Communicating Your Personal Brand Identity Through Math. Wait? What?
Imagine you're in your HS math class and your teacher tells you that you're going have to convey your emotions through math. Wait? What?
Introducing “The Line Logo Project” by TEA Math and Science Teacher Natalie Bladis.
In this project, our HS math students were challenged to design a line logo that captured their story and identity or “brand” so to speak. The final products for this project were to be a written report describing the system of equations that created their logos and a powerpoint presentation, delivered to the entire class, describing how their logos represented them and the math behind it.
Many logos that graphic designers create are a series of lines with restricted domains. To make the logos symmetric and visually appealing, many line logos incorporate parallel and perpendicular lines. Drawing line logos “free hand” (without the use of a ruler or grid) is difficult. If one line is off even by a little bit, the whole logo looks unprofessional. To make creating line logos easier, graphic designers create these logos on a grid. Our students constructed equations of lines with restricted domains to create their final products.
Learning Targets Assessed:
– I can analyze and organize information (including numerical and visual) to answer a question or solve a problem.
– I can use discipline-appropriate conventions to support a clear expression of ideas and information.
– I can complete and submit assignments on time.
– I can use appropriate tools to understand and analyze situations and to improve decisions.
– I can communicate ideas and contribute to discussion/project through participation, questioning, connecting, and probing.
The final products are outstanding. And as promised, effectively communicate each student's personal brand through math. Well done! Here are a few examples - enjoy!
Ben: This is my logo, It represents me because living and riding in Alaska is arguably my favorite thing to do. I have learned lots with responsibility and many smaller skills in the backcountry while riding up there.

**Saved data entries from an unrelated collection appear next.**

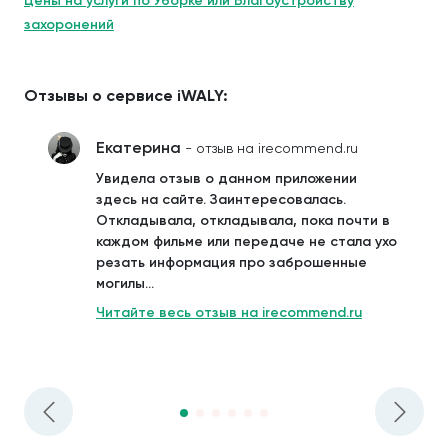
Цены на услуги по Уборке или Благоустройству
захоронений
Отзывы о сервисе iWALY:
Екатерина
- отзыв на irecommend.ru
Увидела отзыв о данном приложении
здесь на сайте. Заинтересовалась.
Откладывала, откладывала, пока почти в
каждом фильме или передаче не стала ухо
резать информация про заброшенные
могилы...
Читайте весь отзыв на irecommend.ru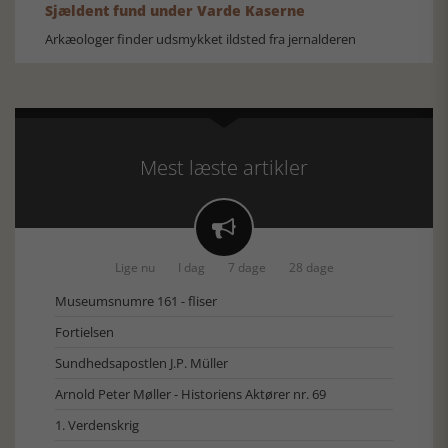
Sjældent fund under Varde Kaserne
Arkæologer finder udsmykket ildsted fra jernalderen
Mest læste artikler

Lige nu
I dag
7 dage
28 dage
Museumsnumre 161 - fliser
Fortielsen
Sundhedsapostlen J.P. Müller
Arnold Peter Møller - Historiens Aktører nr. 69
1. Verdenskrig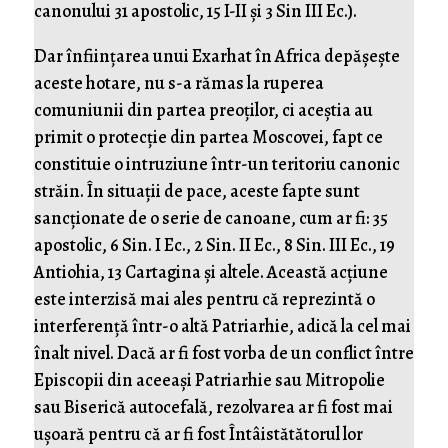
canonului 31 apostolic, 15 I-II și 3 Sin III Ec.).
Dar înființarea unui Exarhat în Africa depășește
aceste hotare, nu s-a rămas la ruperea
comuniunii din partea preoților, ci aceștia au
primit o protecție din partea Moscovei, fapt ce
constituie o intruziune într-un teritoriu canonic
străin. În situații de pace, aceste fapte sunt
sancționate de o serie de canoane, cum ar fi: 35
apostolic, 6 Sin. I Ec., 2 Sin. II Ec., 8 Sin. III Ec., 19
Antiohia, 13 Cartagina și altele. Această acțiune
este interzisă mai ales pentru că reprezintă o
interferență într-o altă Patriarhie, adică la cel mai
înalt nivel. Dacă ar fi fost vorba de un conflict între
Episcopii din aceeași Patriarhie sau Mitropolie
sau Biserică autocefală, rezolvarea ar fi fost mai
ușoară pentru că ar fi fost Întâistătătorul lor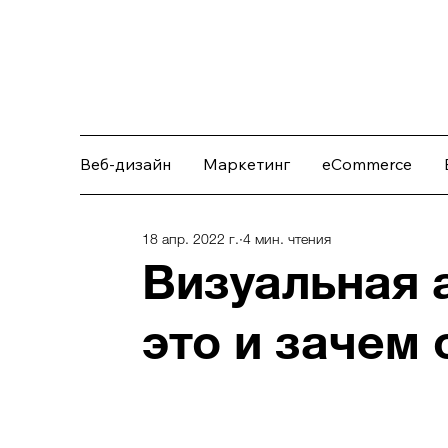
Веб-дизайн
Маркетинг
eCommerce
18 апр. 2022 г.
4 мин. чтения
Визуальная 
это и зачем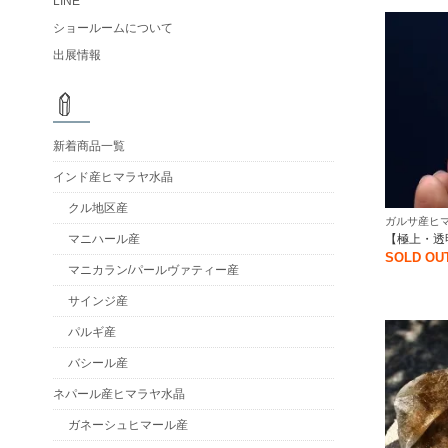
LINE
ショールームについて
出展情報
新着商品一覧
インド産ヒマラヤ水晶
クル地区産
ガルサ産ヒマ
【極上・透
マニハール産
SOLD OU
マニカラン/パールヴァティー産
サインジ産
パルギ産
バシール産
ネパール産ヒマラヤ水晶
ガネーシュヒマール産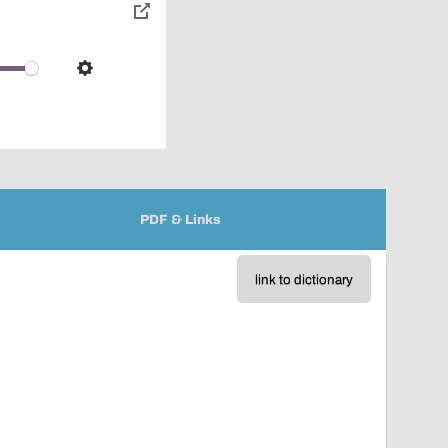
toggle
pop-
over
audio
Settings
player
PDF & Links
link to dictionary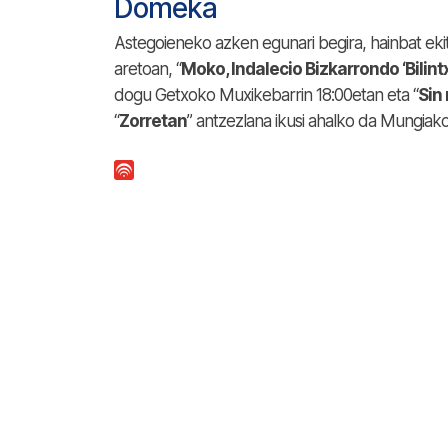
Domeka
Astegoieneko azken egunari begira, hainbat ekit
aretoan, “
Moko, Indalecio Bizkarrondo ‘Bilintx
dogu Getxoko Muxikebarrin 18:00etan eta “
Sin
“
Zorretan
” antzezlana ikusi ahalko da Mungiak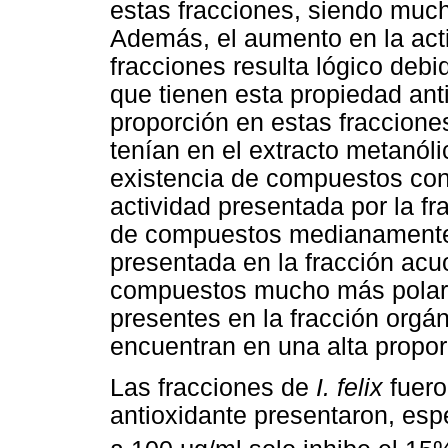
estas fracciones, siendo much
Además, el aumento en la acti
fracciones resulta lógico debi
que tienen esta propiedad ant
proporción en estas fraccione
tenían en el extracto metanóli
existencia de compuestos con 
actividad presentada por la fr
de compuestos medianamente 
presentada en la fracción acu
compuestos mucho más polare
presentes en la fracción org
encuentran en una alta propor
Las fracciones de
I. felix
fuero
antioxidante presentaron, esp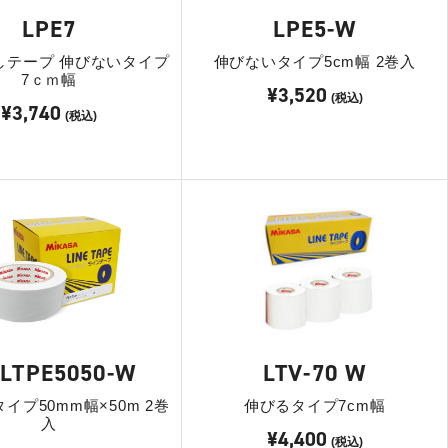
LPE7
LPE5-W
しテープ 伸びないタイプ
伸びないタイプ5cm幅 2巻入
7ｃｍ幅
¥3,520
(税込)
¥3,740
(税込)
-LTPE5050-W
LTV-70 W
イプ50mm幅×50m 2巻
伸びるタイプ7cm幅
入
¥4,400
(税込)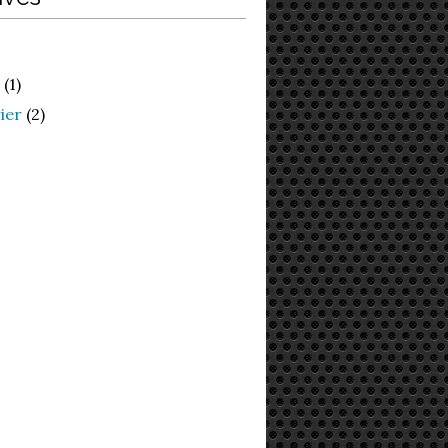
(1)
ier
(2)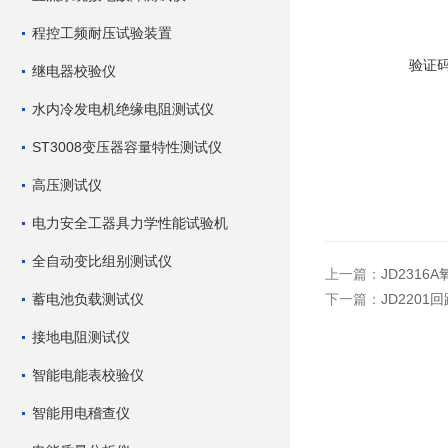
程控工频耐压试验装置
验证
继电器校验仪
水内冷发电机绝缘电阻测试仪
ST3008变压器容量特性测试仪
高压测试仪
电力安全工器具力学性能试验机
全自动变比组别测试仪
上一篇：
JD231
蓄电池负载测试仪
下一篇：
JD220
接地电阻测试仪
智能电能表校验仪
智能用电稽查仪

Kensi: My line logo is based on yin-yang and the kanji of heart (Xīn). I chose the yin-yang because of what it represents. It’s a very old symbol that originated from Taoism representing life. The “yin” is the black and the “yang” is white. There is a dot of each color in each other. Overall it is a unique symbol and is nice to look at. I chose a “heart” because I like to follow my heart.
Amanda: This is a graph of San Francisco’s Skyline. This graph represents me because when I was little and lived in the bay area I would always go into the city with my parents and friends. I think that going to the city shaped how I am today by exposing me to many cultures and the hustle and bustle of the big city. As opposed to Tahoe and Marin.
Logan: I made this logo because I really love the look of the Japanese alphabet and the Japanese culture in general. My character that I made into a logo means Azuma which, in english, means East. I am not fully sure why I chose the word East over North or South, but the east is where the sun comes up, and my grandpa told me once that because I’m so tall, I would be able to see the sun come up before anybody else, and that sort of stuck with me, so that is why I chose it.
Olivia: I designed my logo to represent two sides, a sunrise reflected in the water as a sunset. I also incorporated mountains because of my love for nature and its untouched beauty. I used a sunrise and sunset to show how two very different things could both be beautiful in a unique way and to represent the beauty of the beginning and the end.
Sydney: I really like robots/ I think robots are cool. My robot is blue, red and green because those are my favorite colors
My robot is sleeping /its eyes are closed because sleeping is my favorite hobby.